K1 - K160Q high frame buffer utilization

Hi,

I’m currently setting up monitoring of a Citrix environment running on XenServer.
They are using K1 cards with a K160Q profile.

In our monitoring solution I see that the Frame buffer utilization is 99,4% over a long period of time.
Monitoring is running now for a week and it is a steady line since the start.
I would presume that during off-office-hours this would go down (again presuming that it is normal during work hours).

Is this percentage normal or a bit over the top? Could this mean that the profile chosen is not powerfull enough and should they move up one more? Trying to understand the reasons behind the number.
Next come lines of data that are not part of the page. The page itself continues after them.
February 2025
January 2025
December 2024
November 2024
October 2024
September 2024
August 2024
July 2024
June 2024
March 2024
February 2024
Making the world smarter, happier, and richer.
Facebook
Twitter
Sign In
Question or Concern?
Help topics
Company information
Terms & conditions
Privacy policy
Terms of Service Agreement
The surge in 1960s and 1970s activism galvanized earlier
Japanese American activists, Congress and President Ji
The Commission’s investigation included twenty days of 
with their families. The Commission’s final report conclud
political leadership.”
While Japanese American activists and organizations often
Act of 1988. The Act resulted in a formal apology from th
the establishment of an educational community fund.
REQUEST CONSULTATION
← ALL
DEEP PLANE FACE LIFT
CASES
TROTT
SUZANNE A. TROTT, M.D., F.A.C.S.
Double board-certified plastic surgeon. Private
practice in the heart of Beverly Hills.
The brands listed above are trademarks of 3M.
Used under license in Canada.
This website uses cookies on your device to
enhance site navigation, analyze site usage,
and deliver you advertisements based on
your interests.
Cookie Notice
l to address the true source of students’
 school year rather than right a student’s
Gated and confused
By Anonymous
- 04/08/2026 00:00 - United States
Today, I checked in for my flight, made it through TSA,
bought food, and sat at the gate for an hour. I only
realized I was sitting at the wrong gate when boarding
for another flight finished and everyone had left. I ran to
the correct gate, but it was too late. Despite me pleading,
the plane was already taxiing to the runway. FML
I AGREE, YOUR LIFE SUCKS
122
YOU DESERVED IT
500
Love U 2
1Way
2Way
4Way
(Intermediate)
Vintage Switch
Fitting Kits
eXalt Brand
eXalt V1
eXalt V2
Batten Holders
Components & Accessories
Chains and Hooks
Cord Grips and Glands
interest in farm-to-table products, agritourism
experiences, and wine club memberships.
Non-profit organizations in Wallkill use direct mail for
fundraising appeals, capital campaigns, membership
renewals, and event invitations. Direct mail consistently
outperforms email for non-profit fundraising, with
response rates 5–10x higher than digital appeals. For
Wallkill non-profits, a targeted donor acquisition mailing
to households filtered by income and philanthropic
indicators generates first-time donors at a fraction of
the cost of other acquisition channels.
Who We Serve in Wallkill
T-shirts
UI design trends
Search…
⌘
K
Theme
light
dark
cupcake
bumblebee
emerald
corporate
What I see further more is that ten xen tools are out of date so perhaps that is an issue was well, not that much experience with xenserver so don’t know the effect it has on performance.

any thoughts are welcome
frame.png

What are you using for monitoring? I would suggest testing some monitoring with NVIDIA smi:

http://developer.download.nvidia.com/compute/cuda/6_0/rel/gdk/nvidia-smi.331.38.pdf

This would at least give you something to compare against to validate your readings. I would suspect that you’re not maxing out the frame buffer all the time.

If you’re monitoring at the hypervisor (e.g. in XenCenter) then that’s what I’d expect to see as the FB is allocated as a fixed block at VM start.
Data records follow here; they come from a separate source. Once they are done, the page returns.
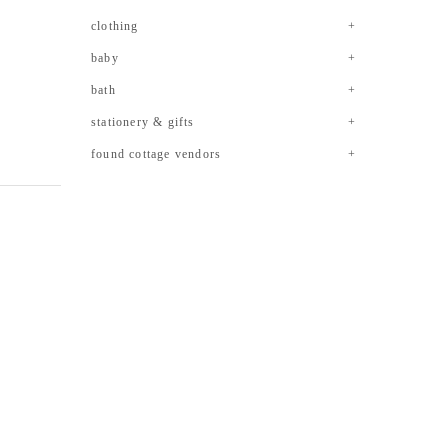
clothing
baby
bath
stationery & gifts
found cottage vendors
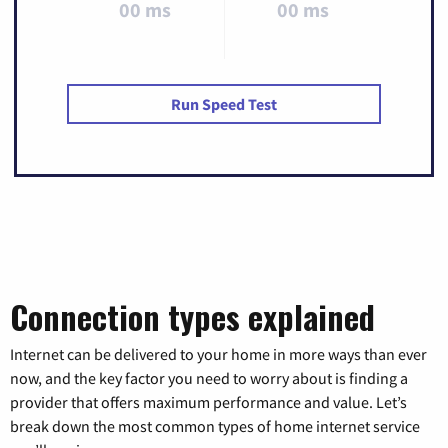
00 ms
00 ms
Run Speed Test
Connection types explained
Internet can be delivered to your home in more ways than ever
now, and the key factor you need to worry about is finding a
provider that offers maximum performance and value. Let’s
break down the most common types of home internet service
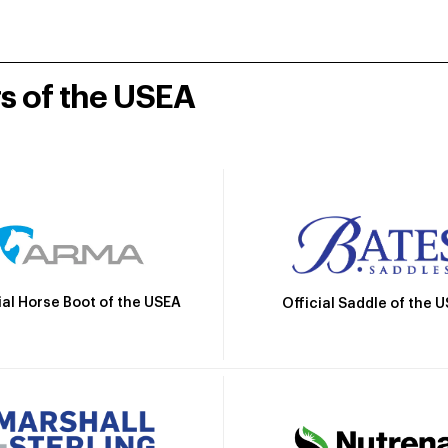
rs of the USEA
ial Horse Boot of the USEA
Official Saddle of the 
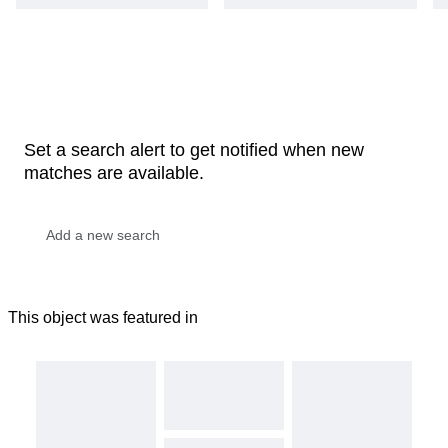
Set a search alert to get notified when new
matches are available.
This object was featured in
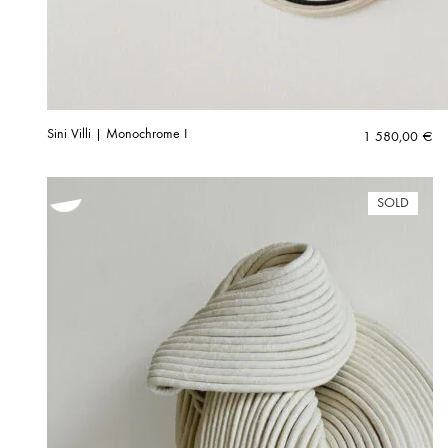
Sini Villi | Monochrome I
1 580,00
€
SOLD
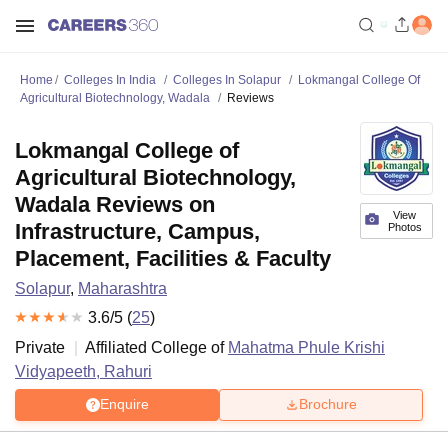
Home
Colleges In India
Colleges In Solapur
Lokmangal College Of
Agricultural Biotechnology, Wadala
Reviews
Lokmangal College of
Agricultural Biotechnology,
Wadala Reviews on
View
Infrastructure, Campus,
Photos
Placement, Facilities & Faculty
Solapur
,
Maharashtra
3.6
/5 (
25
)
Private
Affiliated College of
Mahatma Phule Krishi
Vidyapeeth, Rahuri
Enquire
Brochure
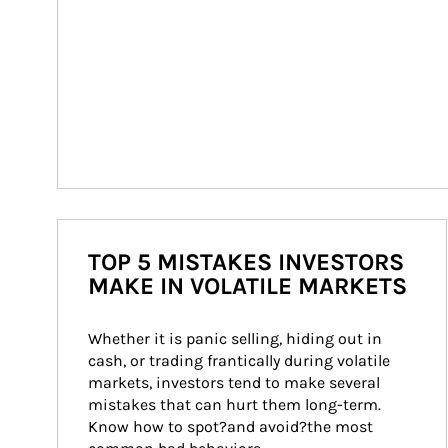
TOP 5 MISTAKES INVESTORS
MAKE IN VOLATILE MARKETS
Whether it is panic selling, hiding out in 
cash, or trading frantically during volatile 
markets, investors tend to make several 
mistakes that can hurt them long-term. 
Know how to spot?and avoid?the most 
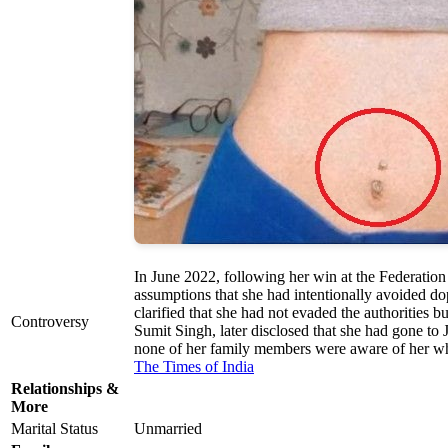
In June 2022, following her win at the Federatio
assumptions that she had intentionally avoided d
clarified that she had not evaded the authorities 
Controversy
Sumit Singh, later disclosed that she had gone to 
none of her family members were aware of her w
The Times of India
Relationships &
More
Marital Status
Unmarried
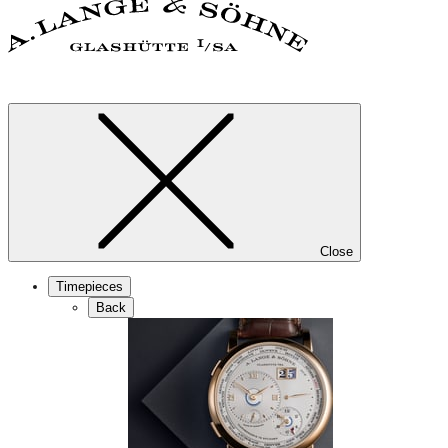
Close
Timepieces
Back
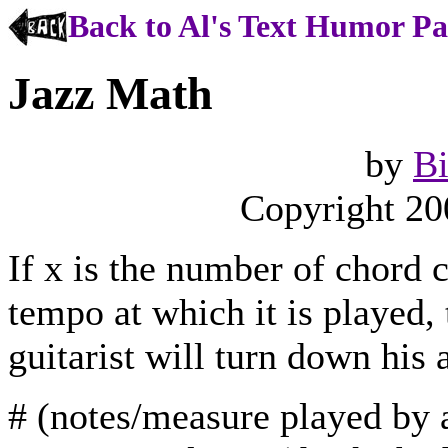
Back to Al's Text Humor P
Jazz Math
by
Bi
Copyright 20
If x is the number of chord c
tempo at which it is played,
guitarist will turn down his
# (notes/measure played by a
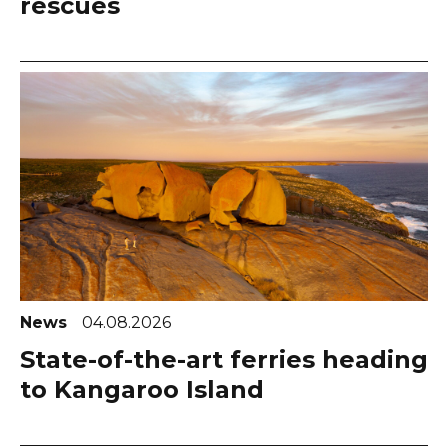
rescues
News
04.08.2026
State-of-the-art ferries heading
to Kangaroo Island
If you’re looking for usage by the VM, then you should measure inside the VM.

We’re using eG Innovations for monitoring, we monitor the host.
The reason I ask is because the performance is top so I was surprised by the metrics we saw.

We don’t monitor with an agent in the desktop so we get the metrics from the host only.
Will look at validating the numbers

Thanks for the thoughts
Greetings
Rob

Hi Rob,

There’s some useful info on FB monitoring in this article: http://nvidia.custhelp.com/app/answers/detail/a_id/4108/kw/framebuffer

remeber this is physical FB and the VM can cope with applications that demand more by a kind of paging, too much of this slows things down but there’s a margin for comfort that means even if the apps are demandign a bit more FB than available nothing bad will happen… you could also find other resources are exhausted before GPU ones (e.g. CPU) and/or changing the profile could lead to underloading your CPU capacity… if the user experience is good that a pretty good indication you haven’t overprovisioned too much :-D

Rachel

This is why you see what you see,

You need to monitor the hosts usage inside the host.